• _ACTION ITEM_:
Copy the listing word for word, from its first line through the line that contains "[Wireframe](https://wireframe.cc/gpDeId)", including both.

======

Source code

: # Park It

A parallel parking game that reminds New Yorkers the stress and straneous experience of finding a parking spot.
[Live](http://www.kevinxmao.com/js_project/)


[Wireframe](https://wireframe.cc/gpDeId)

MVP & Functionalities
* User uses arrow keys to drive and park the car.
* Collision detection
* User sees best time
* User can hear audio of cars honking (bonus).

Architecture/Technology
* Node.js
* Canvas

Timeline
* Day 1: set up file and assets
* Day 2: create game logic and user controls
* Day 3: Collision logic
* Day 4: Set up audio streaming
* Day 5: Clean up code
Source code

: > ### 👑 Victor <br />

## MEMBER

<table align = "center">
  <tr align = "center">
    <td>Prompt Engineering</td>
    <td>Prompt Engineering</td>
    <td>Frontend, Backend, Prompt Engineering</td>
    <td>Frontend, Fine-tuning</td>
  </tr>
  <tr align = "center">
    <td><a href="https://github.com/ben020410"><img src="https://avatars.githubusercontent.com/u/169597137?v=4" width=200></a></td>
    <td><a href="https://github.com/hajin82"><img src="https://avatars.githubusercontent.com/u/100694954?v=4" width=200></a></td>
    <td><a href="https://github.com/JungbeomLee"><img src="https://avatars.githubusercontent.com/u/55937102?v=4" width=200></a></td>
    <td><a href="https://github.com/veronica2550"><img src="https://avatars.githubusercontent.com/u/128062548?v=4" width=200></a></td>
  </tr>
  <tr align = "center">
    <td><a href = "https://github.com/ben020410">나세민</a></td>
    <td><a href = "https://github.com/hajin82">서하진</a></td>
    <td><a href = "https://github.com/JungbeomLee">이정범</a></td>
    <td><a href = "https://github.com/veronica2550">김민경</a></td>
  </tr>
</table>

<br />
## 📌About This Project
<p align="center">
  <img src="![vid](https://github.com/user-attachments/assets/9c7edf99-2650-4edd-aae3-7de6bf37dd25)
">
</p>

======

• _EXERCISE ANSWER_:
Source code

: # Park It

A parallel parking game that reminds New Yorkers the stress and straneous experience of finding a parking spot.
[Live](http://www.kevinxmao.com/js_project/)


[Wireframe](https://wireframe.cc/gpDeId)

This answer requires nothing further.